Objective: Rejection is common and pernicious following Vascularized Composite Allotransplantation (VCA). Current monitoring and diagnostic modalities include the clinical exam which is subjective and biopsy with dermatohistopathologic Banff grading, which is subjective and invasive. We reviewed literature exploring non- and minimally invasive modalities for diagnosing and monitoring rejection (NIMMs) in VCA.
Methods: PubMed, Cochrane, and Embase databases were queried, 3125 unique articles were reviewed, yielding 26 included studies exploring 17 distinct NIMMs. Broadly, NIMMs involved Imaging, Liquid Biomarkers, Epidermal Sampling, Clinical Grading Scales, and Introduction of Additional Donor Tissue.
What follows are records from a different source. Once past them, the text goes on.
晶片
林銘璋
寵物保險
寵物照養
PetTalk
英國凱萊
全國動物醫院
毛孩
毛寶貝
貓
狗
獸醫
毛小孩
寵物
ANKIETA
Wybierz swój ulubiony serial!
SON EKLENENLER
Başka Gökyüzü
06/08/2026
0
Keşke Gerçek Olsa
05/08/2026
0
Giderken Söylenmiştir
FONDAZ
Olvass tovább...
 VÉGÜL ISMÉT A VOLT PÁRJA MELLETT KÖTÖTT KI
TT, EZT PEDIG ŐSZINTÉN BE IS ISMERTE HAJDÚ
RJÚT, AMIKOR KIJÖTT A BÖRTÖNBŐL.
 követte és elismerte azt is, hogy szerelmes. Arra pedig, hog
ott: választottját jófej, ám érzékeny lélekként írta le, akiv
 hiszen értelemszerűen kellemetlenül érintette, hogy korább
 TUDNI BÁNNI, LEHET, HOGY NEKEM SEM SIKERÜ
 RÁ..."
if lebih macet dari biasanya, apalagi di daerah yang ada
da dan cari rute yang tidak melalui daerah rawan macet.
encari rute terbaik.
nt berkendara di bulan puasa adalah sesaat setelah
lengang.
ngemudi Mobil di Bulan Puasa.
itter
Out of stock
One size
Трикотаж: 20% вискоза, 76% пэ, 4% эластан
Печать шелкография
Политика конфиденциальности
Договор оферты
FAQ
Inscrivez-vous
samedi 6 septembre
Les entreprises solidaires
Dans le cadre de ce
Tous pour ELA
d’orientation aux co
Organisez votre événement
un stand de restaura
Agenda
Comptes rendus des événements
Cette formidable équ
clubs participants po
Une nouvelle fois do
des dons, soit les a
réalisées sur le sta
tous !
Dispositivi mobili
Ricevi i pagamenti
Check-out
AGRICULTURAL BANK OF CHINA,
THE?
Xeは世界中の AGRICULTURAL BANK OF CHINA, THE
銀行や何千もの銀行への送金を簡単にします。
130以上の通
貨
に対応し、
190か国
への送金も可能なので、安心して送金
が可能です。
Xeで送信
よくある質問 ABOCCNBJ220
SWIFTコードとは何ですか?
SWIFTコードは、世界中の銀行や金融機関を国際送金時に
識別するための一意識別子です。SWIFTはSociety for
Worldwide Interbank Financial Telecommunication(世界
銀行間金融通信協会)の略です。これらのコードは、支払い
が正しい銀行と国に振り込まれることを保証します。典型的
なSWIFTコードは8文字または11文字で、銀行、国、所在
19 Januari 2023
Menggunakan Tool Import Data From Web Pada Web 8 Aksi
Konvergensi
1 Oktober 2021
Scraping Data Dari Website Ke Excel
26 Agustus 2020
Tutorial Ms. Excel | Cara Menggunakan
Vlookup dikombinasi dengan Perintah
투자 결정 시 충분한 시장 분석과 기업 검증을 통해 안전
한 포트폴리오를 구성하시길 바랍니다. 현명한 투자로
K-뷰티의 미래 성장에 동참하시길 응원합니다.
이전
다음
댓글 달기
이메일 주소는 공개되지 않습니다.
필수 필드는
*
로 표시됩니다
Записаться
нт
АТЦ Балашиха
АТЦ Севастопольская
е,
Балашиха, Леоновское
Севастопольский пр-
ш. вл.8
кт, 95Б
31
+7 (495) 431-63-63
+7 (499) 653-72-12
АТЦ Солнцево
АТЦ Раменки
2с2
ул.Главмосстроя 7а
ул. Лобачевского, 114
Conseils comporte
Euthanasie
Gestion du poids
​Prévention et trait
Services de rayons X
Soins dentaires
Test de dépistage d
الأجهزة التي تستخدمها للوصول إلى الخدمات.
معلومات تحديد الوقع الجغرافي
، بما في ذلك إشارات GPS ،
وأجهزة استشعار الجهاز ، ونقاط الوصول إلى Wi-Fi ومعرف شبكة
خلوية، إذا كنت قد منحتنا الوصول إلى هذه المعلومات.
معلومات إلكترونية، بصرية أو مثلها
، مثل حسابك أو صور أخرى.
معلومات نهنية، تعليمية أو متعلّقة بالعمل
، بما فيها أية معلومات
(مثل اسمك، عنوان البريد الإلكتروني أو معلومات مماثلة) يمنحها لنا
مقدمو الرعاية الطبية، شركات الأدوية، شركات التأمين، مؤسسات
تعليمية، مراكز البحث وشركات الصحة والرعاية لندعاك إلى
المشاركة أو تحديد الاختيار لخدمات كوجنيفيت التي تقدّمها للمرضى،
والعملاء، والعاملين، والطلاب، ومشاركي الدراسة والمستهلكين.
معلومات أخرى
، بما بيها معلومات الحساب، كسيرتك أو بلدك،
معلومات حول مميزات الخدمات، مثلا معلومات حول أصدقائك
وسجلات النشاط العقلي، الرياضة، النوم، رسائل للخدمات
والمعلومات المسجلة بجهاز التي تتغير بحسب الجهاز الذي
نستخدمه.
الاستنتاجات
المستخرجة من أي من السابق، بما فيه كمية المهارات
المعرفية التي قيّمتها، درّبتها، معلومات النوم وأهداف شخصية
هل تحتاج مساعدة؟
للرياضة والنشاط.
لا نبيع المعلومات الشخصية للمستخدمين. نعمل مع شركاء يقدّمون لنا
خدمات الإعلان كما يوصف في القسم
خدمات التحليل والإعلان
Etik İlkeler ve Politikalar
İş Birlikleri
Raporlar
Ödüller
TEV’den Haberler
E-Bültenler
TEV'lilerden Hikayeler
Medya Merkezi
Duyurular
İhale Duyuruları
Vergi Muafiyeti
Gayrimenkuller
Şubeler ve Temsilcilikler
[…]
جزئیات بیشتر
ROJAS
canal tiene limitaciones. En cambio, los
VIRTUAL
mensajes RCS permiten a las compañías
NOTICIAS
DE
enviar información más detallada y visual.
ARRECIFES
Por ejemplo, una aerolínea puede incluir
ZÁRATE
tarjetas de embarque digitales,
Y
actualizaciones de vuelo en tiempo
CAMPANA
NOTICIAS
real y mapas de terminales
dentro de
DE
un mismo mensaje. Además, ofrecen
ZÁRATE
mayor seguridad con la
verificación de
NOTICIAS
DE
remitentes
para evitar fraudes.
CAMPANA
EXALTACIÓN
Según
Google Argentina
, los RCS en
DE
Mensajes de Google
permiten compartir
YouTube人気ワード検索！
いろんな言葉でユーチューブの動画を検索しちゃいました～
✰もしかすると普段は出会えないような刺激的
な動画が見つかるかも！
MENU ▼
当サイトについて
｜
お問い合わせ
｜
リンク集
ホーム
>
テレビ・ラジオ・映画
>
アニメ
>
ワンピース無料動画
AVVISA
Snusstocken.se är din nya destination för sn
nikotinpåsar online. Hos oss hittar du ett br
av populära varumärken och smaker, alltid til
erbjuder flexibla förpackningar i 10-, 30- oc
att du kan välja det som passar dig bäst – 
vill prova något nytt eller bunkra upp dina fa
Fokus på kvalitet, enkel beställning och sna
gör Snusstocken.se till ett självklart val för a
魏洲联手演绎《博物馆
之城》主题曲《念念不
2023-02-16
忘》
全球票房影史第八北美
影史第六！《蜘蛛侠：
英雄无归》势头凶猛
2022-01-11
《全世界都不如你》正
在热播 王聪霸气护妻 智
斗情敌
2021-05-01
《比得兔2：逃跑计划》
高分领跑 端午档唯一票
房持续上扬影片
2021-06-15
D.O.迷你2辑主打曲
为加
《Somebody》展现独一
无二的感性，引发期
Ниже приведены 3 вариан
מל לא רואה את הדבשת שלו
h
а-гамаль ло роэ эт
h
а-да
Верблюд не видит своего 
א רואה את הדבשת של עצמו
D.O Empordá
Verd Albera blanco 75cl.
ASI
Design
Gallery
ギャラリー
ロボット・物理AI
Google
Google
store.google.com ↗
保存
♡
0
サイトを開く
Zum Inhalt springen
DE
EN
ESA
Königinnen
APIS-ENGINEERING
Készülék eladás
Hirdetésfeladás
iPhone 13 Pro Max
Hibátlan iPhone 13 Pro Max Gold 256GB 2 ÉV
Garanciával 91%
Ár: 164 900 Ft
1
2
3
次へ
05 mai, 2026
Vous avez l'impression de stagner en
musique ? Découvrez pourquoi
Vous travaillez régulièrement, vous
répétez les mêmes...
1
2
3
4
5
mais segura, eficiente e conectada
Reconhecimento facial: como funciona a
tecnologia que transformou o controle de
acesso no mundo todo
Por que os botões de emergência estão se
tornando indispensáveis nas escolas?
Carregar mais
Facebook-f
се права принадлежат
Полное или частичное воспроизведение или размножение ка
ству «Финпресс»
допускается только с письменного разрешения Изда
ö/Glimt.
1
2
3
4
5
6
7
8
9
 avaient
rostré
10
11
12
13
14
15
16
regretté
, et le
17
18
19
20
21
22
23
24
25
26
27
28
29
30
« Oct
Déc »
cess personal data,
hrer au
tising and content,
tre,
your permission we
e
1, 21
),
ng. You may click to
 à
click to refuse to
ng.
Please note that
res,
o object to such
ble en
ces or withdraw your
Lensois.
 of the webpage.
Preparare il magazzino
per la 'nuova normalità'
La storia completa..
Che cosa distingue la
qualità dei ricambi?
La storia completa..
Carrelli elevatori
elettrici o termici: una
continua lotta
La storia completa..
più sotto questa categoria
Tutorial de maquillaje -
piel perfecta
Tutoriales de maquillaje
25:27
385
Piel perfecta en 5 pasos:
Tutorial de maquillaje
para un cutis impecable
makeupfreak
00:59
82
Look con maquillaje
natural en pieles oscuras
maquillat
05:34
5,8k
Results: Serum biomarkers including MMP3 and donor-derived microparticles rose with rejection onset. Epidermal sampling non-invasively enabled measurement of cytokine & gene expression profiles implicated in rejection. Both hold promise for monitoring. Clinical grading scales were useful diagnostically as was reflection confocal microscopy. Introducing additional donor tissue showed promise for preemptively identifying rejection but requires additional allograft tissue burden for the recipient.
Conclusion: NIMMs have the potential to dramatically improve monitoring and diagnosis in VCA. Many modalities show promise however, additional research is needed and a multimodal algorithmic approach should be explored.
Keywords: Acute rejection; Allotransplant; Basic science; Biomarker; Chronic rejection; Diagnosis; Face; Face transplant; Hand; Minimally invasive; Noninvasive; Prognosis; Rejection monitoring; Systematic review; Translational science; Transplant rejection; Vascularized composite allotransplantation.